▶ **TEXT EXCERPT**

Photo by Keigo Moriyama

When Joseph and Mary found no room at the inn, they did at least have the option of delivering their divine package in an adjacent barn. At Monjirou, there is no such safe haven. With its wide selection of delicious kushiyaki at surprisingly low prices, the place is almost always packed. It took us three visits just to get in, and even then we were warned that we might have to move to a smaller table later on.

The location helps. Situated in the steep inclines of Shibuya’s Sakuragaoka area, it’s surrounded by offices and other eateries, attracting a young, well-to-do clientele whose lively conversation gives the restaurant a convivial vibe.

Despite the bustle, service is speedy, and before long we’re tucking in to the first of many shared dishes. First, a bowl of nimono arrived gratis; the soft vegetables and assorted innards in salty broth were warming under the strong air-con. A generous serving of deep-fried tofu (¥380) was crunchy outside and runny inside, topped with leeks, bonito flakes and a dollop of fresh ginger puree. The fried asparagus (¥380) from the specials menu yielded lank vegetables in heavy breadcrumbs, drizzled in a tart tonkatsu sauce. Better yet, the toriwasa (¥420), also a special, was a bountiful plate of moist raw chicken breast, its edges delicately seared, served with fiery wasabi.

▶ **WHAT IS NEEDED**
Please list every dish in the restaurant review that comes with a yen price, along with its price.

▶ **DATA SECTION**
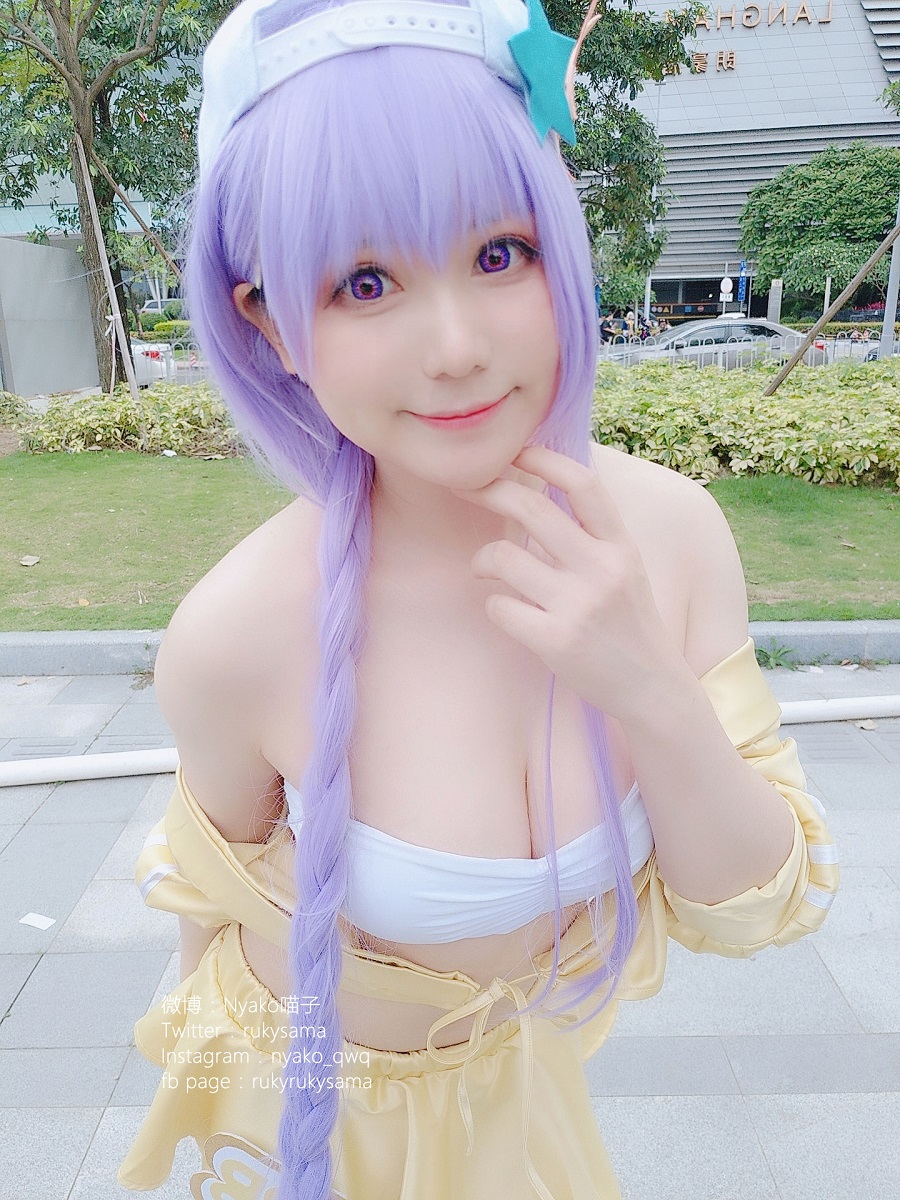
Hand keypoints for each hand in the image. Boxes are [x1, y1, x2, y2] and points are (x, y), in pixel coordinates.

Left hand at [450, 445, 685, 724]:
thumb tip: (542, 487)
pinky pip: (499, 606)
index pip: (583, 483)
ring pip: (503, 557)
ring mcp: (578, 606)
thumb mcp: (625, 568)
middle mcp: (602, 570)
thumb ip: (592, 534)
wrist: (651, 687)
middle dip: (489, 489)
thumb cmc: (628, 623)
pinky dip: (493, 604)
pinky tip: (505, 609)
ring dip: (482, 559)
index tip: (514, 452)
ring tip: (485, 568)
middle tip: (467, 488)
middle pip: (531, 508)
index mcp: (621, 546)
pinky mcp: (555, 641)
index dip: (543, 459)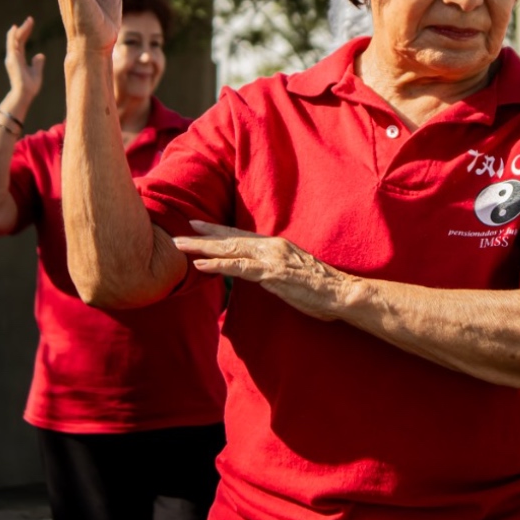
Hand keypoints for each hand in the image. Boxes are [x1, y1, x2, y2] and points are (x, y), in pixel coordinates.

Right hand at [5, 17, 44, 100]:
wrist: (24, 93)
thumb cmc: (30, 86)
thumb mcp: (36, 72)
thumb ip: (37, 63)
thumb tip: (40, 55)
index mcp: (19, 59)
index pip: (21, 42)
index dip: (25, 32)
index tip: (30, 23)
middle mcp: (14, 57)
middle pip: (18, 38)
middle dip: (24, 28)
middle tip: (30, 19)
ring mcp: (12, 57)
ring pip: (14, 39)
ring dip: (21, 29)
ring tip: (28, 21)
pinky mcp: (12, 59)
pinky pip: (11, 45)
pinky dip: (12, 36)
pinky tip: (16, 28)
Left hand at [173, 221, 353, 320]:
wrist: (340, 292)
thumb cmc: (320, 288)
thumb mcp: (293, 272)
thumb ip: (275, 269)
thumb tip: (261, 273)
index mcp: (275, 245)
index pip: (241, 236)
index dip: (218, 231)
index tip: (198, 227)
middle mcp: (270, 246)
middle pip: (230, 239)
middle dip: (203, 236)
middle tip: (179, 233)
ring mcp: (270, 259)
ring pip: (229, 250)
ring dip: (202, 248)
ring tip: (180, 245)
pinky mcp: (270, 274)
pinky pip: (238, 269)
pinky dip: (217, 266)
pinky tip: (200, 265)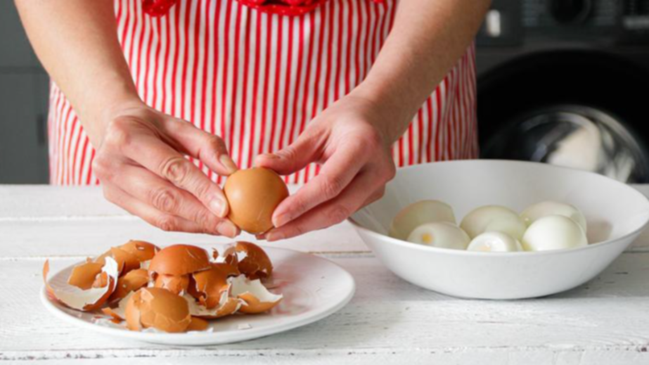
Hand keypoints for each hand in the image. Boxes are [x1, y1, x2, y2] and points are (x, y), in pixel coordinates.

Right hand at [92, 101, 239, 236]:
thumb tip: (230, 170)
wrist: (110, 127)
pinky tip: (204, 225)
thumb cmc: (149, 125)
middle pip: (164, 198)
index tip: (225, 207)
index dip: (200, 189)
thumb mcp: (177, 124)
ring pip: (159, 216)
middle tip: (230, 226)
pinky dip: (183, 225)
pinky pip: (154, 219)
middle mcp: (112, 163)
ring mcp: (110, 186)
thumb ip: (206, 144)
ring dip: (195, 225)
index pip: (170, 168)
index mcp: (126, 136)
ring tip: (222, 228)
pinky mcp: (115, 201)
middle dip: (201, 215)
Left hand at [255, 93, 397, 240]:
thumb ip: (291, 153)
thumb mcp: (317, 129)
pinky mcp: (374, 195)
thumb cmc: (347, 119)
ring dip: (307, 226)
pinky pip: (343, 211)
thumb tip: (261, 165)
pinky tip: (296, 220)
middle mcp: (376, 169)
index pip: (330, 183)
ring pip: (340, 215)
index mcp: (363, 145)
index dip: (302, 204)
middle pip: (337, 208)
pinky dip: (318, 218)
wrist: (377, 117)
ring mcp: (378, 185)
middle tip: (271, 232)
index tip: (276, 217)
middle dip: (301, 225)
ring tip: (276, 230)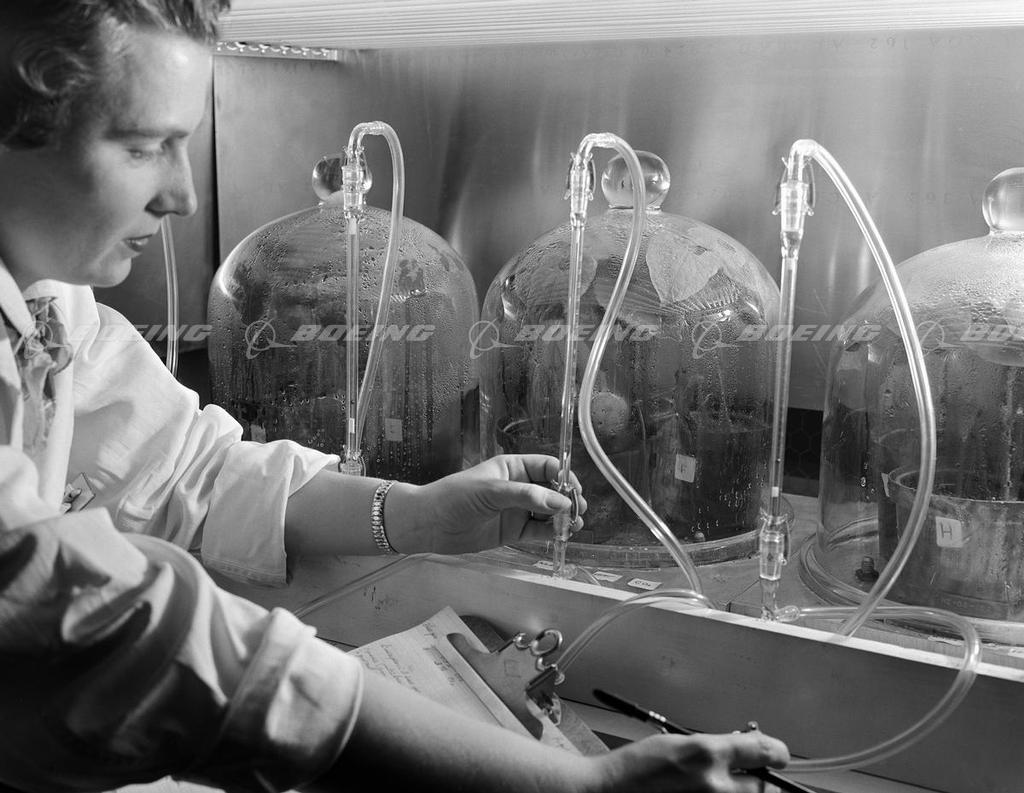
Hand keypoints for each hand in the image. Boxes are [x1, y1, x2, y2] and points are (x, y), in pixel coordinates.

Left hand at [390, 454, 586, 553]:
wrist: (428, 524)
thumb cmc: (455, 497)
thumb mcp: (491, 491)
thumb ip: (527, 496)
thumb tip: (561, 503)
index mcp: (513, 468)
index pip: (547, 466)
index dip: (564, 477)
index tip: (574, 491)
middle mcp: (519, 487)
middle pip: (552, 490)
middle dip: (568, 499)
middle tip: (578, 511)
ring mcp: (517, 510)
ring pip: (549, 512)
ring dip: (564, 517)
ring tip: (574, 525)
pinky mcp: (512, 532)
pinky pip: (538, 530)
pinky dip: (552, 532)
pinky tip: (562, 534)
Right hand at [592, 731, 790, 792]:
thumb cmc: (638, 767)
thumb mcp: (680, 744)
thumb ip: (716, 747)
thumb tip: (748, 747)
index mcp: (706, 754)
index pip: (763, 751)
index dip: (776, 752)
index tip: (779, 754)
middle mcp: (713, 785)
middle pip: (765, 787)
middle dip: (763, 780)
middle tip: (755, 776)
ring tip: (721, 785)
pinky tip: (708, 792)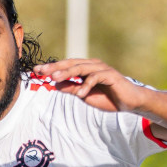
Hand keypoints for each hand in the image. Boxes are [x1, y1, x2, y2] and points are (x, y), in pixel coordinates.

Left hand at [32, 59, 147, 113]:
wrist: (129, 102)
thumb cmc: (107, 98)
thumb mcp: (85, 96)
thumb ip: (72, 89)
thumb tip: (56, 85)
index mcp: (85, 69)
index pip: (65, 66)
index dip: (51, 68)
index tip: (36, 71)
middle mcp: (92, 65)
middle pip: (70, 63)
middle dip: (55, 67)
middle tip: (41, 71)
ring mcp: (101, 68)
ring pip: (81, 67)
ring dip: (67, 73)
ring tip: (55, 79)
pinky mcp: (110, 75)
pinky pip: (95, 78)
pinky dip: (87, 86)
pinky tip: (80, 94)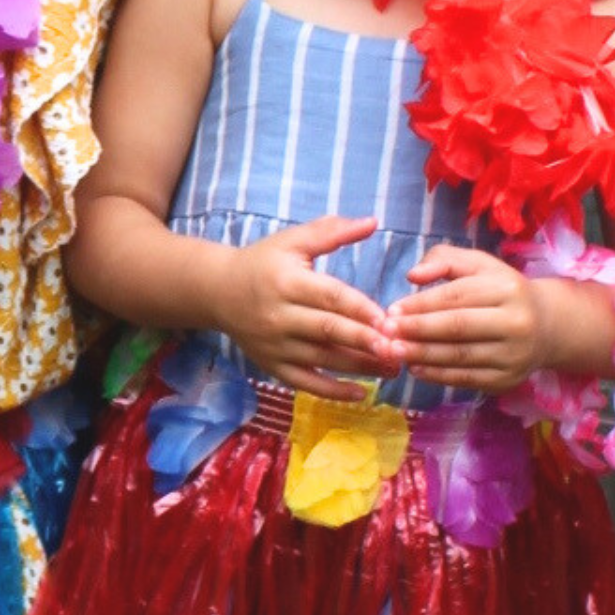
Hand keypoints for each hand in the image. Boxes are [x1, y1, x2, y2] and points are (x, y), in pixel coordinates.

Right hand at [219, 215, 397, 400]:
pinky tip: (361, 392)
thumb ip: (332, 232)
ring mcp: (275, 345)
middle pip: (328, 330)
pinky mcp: (272, 366)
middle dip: (364, 341)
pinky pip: (305, 383)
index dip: (359, 308)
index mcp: (287, 282)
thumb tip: (372, 222)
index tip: (388, 319)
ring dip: (360, 367)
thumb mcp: (292, 241)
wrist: (217, 291)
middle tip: (397, 349)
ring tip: (393, 368)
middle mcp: (279, 316)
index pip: (329, 296)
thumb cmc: (262, 262)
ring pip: (322, 359)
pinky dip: (333, 391)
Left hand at [384, 245, 547, 393]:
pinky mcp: (508, 380)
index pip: (456, 297)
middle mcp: (516, 323)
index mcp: (507, 289)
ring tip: (393, 351)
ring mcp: (514, 356)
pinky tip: (415, 368)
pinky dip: (437, 375)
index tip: (391, 310)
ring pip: (460, 356)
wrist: (547, 326)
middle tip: (385, 333)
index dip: (421, 304)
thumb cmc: (500, 290)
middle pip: (458, 328)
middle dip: (417, 331)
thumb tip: (412, 276)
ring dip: (422, 355)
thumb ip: (443, 260)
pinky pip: (467, 378)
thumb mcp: (478, 265)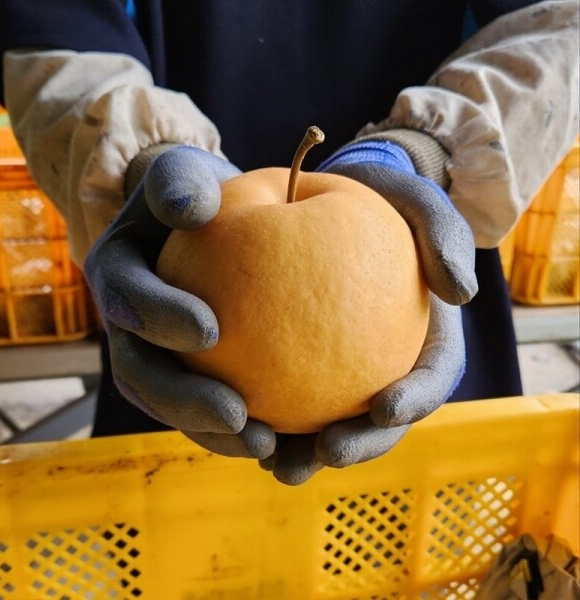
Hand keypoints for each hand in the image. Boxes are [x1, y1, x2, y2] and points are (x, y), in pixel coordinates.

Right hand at [84, 146, 275, 458]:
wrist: (200, 221)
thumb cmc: (194, 195)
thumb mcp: (182, 176)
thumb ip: (180, 184)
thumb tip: (196, 206)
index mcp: (120, 277)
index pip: (129, 300)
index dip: (160, 318)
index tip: (211, 329)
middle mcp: (130, 327)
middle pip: (144, 375)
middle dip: (186, 402)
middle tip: (238, 416)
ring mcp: (159, 356)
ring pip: (177, 407)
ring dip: (216, 435)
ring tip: (268, 447)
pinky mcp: (193, 373)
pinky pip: (213, 408)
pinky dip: (244, 429)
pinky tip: (289, 440)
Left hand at [260, 136, 477, 484]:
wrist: (339, 199)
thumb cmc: (385, 202)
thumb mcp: (420, 204)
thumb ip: (445, 238)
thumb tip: (461, 293)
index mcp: (424, 341)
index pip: (429, 380)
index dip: (413, 401)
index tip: (384, 409)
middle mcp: (383, 364)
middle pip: (378, 422)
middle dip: (357, 446)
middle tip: (324, 452)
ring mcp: (341, 369)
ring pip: (326, 423)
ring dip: (303, 452)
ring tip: (274, 461)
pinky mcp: (298, 362)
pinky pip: (282, 395)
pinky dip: (265, 416)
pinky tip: (237, 422)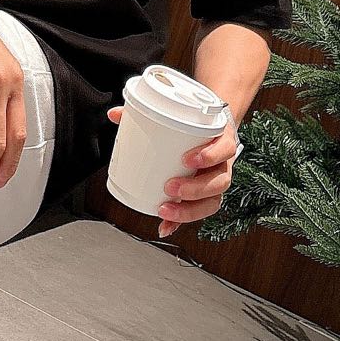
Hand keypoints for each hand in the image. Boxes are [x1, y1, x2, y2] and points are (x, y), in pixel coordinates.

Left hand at [106, 105, 238, 238]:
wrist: (212, 129)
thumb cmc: (197, 125)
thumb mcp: (182, 115)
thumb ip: (147, 113)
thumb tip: (114, 114)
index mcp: (220, 140)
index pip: (225, 149)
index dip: (209, 156)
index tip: (187, 159)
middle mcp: (222, 164)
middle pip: (219, 182)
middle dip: (195, 188)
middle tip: (171, 186)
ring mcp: (215, 181)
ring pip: (213, 201)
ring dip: (189, 208)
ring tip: (166, 208)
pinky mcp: (204, 196)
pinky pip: (197, 213)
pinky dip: (180, 222)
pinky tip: (165, 226)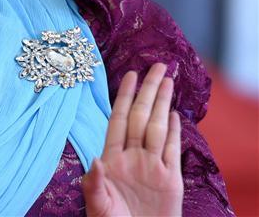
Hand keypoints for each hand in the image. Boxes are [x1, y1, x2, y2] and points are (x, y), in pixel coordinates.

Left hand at [83, 62, 183, 216]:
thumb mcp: (96, 205)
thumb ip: (93, 184)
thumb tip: (94, 160)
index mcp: (113, 159)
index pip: (119, 120)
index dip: (124, 97)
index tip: (129, 75)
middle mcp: (134, 157)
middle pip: (142, 117)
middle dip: (148, 91)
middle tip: (155, 65)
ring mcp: (153, 167)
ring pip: (158, 128)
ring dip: (162, 104)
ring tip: (166, 80)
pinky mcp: (170, 181)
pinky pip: (173, 151)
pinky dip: (175, 132)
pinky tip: (174, 114)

▶ **THE ANSWER**
- Deep-fried tofu: ¥380
- Fried asparagus: ¥380
- Toriwasa: ¥420